> **What to work on**: Write out, word for word, every line in the data below from the one containing "text_box [489, 290, 857, 471]" to the one containing "Document page, 1500x844 pixels.", both of them included.

> **Records provided**:

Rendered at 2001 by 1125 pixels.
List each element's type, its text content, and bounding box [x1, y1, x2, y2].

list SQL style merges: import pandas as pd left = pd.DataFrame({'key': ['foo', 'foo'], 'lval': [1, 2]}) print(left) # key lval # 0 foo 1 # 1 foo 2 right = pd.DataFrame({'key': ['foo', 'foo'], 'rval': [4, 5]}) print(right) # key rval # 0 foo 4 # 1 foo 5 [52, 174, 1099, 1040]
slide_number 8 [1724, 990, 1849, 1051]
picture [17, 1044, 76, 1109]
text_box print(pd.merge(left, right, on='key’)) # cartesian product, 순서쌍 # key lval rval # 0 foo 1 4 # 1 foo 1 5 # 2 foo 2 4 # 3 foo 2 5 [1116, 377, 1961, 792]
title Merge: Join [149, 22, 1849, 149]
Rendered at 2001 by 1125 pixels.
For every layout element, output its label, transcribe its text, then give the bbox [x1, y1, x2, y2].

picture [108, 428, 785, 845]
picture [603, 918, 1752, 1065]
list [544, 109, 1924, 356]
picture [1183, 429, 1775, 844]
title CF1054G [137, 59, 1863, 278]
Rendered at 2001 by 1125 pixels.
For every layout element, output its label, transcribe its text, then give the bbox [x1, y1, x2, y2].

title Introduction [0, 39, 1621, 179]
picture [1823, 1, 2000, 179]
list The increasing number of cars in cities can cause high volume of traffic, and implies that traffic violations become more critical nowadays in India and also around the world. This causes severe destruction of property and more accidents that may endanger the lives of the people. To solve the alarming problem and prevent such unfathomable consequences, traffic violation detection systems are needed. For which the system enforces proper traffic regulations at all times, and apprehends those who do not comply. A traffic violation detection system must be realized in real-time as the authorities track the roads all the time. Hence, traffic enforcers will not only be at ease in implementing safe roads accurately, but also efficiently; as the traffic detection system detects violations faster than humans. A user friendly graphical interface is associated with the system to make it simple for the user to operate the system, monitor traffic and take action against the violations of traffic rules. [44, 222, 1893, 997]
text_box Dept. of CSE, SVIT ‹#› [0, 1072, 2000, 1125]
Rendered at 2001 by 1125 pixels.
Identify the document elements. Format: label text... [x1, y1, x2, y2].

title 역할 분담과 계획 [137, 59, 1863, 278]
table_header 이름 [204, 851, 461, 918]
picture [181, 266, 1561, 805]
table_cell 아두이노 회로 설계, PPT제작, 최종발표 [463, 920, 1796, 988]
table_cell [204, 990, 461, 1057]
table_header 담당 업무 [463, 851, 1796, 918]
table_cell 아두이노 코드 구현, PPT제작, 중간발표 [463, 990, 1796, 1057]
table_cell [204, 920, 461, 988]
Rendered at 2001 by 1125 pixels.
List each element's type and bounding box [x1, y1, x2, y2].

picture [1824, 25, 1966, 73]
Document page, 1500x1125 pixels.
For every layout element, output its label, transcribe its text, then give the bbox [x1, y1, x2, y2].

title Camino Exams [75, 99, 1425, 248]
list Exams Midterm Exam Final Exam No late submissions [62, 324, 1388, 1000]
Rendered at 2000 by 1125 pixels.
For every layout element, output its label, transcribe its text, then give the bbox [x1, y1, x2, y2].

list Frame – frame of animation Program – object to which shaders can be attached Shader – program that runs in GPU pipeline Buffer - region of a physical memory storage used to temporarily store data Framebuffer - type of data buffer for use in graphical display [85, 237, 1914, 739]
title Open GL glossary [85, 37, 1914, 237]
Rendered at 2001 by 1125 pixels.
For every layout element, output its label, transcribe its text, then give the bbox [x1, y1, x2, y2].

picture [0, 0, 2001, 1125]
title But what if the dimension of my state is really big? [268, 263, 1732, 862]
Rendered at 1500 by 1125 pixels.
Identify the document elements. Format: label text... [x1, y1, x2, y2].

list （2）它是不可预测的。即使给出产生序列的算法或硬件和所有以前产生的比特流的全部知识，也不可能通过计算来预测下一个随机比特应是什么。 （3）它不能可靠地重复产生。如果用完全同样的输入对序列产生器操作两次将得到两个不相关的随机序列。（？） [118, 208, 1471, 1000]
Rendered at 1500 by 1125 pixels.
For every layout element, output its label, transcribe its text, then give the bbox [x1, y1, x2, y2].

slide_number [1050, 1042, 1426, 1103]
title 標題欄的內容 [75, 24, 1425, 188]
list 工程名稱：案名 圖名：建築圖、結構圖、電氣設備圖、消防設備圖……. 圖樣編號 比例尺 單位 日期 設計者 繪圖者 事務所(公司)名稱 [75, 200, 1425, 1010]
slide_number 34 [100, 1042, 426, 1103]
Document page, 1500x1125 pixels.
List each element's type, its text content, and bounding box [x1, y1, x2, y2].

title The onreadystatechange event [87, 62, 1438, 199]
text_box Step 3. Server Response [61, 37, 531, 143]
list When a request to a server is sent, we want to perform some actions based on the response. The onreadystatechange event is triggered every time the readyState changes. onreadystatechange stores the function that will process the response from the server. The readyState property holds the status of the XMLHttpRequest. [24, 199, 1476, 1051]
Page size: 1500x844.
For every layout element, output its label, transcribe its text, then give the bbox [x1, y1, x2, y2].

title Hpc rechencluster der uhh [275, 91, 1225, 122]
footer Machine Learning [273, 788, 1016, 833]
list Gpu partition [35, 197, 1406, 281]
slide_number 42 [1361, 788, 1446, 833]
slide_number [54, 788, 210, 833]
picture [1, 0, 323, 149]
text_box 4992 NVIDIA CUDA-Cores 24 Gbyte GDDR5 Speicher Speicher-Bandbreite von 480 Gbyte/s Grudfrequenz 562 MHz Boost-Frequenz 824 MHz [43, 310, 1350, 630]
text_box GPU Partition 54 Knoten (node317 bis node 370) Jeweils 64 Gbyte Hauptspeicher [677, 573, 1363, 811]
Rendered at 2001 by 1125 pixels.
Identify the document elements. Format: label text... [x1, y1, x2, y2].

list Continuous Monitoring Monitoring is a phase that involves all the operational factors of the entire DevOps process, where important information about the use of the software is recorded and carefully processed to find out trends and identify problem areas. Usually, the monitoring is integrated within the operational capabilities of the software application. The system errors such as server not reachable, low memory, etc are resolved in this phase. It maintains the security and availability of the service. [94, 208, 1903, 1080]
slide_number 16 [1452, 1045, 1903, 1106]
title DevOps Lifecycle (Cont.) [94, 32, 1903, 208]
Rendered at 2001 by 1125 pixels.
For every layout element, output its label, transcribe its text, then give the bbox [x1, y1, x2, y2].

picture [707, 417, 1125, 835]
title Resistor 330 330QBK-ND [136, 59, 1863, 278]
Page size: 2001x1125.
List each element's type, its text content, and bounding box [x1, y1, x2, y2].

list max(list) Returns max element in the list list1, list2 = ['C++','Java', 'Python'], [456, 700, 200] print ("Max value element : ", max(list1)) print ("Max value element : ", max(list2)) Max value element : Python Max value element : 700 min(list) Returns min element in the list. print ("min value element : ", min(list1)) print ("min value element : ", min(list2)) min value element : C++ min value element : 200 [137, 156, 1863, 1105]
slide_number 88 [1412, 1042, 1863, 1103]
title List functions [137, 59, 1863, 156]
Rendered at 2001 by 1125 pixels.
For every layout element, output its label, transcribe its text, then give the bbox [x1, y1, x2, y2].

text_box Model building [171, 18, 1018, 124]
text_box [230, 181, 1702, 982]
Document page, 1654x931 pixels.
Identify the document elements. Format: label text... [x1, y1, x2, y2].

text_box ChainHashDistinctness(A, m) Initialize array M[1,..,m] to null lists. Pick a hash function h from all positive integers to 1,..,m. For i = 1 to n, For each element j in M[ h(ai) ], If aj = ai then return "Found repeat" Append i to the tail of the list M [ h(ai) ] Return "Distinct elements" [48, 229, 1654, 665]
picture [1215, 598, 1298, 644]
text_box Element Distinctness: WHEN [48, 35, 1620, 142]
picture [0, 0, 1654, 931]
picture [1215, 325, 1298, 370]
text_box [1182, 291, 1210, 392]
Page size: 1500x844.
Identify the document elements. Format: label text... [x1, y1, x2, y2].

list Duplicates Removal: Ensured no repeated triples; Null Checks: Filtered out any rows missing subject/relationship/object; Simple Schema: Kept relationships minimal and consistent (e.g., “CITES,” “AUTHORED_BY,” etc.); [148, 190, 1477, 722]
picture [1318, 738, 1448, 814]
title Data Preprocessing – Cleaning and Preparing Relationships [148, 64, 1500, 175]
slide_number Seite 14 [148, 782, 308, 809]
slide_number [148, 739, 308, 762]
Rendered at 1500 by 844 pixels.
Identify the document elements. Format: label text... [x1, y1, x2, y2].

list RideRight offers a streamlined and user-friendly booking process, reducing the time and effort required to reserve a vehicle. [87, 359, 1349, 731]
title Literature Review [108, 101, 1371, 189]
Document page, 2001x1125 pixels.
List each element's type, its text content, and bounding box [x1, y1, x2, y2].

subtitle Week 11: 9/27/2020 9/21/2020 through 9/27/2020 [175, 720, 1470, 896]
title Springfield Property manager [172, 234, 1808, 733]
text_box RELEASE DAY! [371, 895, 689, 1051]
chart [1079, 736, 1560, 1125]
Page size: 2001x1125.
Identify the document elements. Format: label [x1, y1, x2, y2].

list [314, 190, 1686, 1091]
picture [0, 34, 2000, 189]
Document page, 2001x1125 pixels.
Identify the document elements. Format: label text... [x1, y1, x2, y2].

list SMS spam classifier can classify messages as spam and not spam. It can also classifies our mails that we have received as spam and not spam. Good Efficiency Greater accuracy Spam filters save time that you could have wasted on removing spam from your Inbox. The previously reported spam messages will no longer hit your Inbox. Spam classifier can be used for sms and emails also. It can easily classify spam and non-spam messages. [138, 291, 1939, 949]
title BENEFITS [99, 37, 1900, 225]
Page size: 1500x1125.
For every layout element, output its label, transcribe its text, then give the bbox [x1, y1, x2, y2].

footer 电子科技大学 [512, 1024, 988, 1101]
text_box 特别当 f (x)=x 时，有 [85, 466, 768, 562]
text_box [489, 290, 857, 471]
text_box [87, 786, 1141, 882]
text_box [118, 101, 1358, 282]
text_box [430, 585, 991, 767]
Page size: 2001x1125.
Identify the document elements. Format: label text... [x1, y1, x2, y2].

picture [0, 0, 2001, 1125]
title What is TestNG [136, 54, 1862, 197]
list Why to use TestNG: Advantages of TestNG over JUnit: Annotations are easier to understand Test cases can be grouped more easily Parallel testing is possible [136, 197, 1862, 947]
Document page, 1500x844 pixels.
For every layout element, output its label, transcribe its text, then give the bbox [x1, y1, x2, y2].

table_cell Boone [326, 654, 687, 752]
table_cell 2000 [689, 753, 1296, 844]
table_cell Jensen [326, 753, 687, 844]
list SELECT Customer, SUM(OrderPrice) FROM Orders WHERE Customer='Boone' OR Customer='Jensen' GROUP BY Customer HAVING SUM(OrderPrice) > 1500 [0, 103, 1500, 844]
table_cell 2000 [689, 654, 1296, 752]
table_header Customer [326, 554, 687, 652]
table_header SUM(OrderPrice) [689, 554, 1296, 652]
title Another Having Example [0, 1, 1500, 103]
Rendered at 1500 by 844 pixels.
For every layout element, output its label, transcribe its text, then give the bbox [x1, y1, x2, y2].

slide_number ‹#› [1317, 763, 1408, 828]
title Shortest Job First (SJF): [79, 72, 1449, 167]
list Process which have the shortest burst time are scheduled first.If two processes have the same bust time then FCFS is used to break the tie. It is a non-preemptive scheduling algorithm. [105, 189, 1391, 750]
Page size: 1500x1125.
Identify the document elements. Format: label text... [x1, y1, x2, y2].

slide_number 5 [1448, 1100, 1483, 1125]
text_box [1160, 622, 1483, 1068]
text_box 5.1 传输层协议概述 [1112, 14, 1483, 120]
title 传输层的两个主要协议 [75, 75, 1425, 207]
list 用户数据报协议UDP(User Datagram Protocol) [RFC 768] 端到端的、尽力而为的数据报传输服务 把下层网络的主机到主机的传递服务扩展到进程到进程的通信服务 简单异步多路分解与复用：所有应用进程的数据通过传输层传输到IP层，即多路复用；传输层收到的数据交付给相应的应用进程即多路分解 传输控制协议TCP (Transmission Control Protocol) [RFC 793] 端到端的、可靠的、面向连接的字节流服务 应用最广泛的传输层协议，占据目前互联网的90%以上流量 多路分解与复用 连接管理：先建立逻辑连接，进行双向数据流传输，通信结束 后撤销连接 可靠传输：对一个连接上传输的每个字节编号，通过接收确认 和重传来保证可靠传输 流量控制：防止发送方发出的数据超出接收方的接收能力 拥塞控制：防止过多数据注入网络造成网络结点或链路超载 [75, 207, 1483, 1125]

> **Problem solution**:
text_box [489, 290, 857, 471]
text_box [87, 786, 1141, 882]
text_box [118, 101, 1358, 282]
text_box [430, 585, 991, 767]
Page size: 2001x1125.
Identify the document elements. Format: label text... [x1, y1, x2, y2].

picture [0, 0, 2001, 1125]
title What is TestNG [136, 54, 1862, 197]
list Why to use TestNG: Advantages of TestNG over JUnit: Annotations are easier to understand Test cases can be grouped more easily Parallel testing is possible [136, 197, 1862, 947]
Document page, 1500x844 pixels.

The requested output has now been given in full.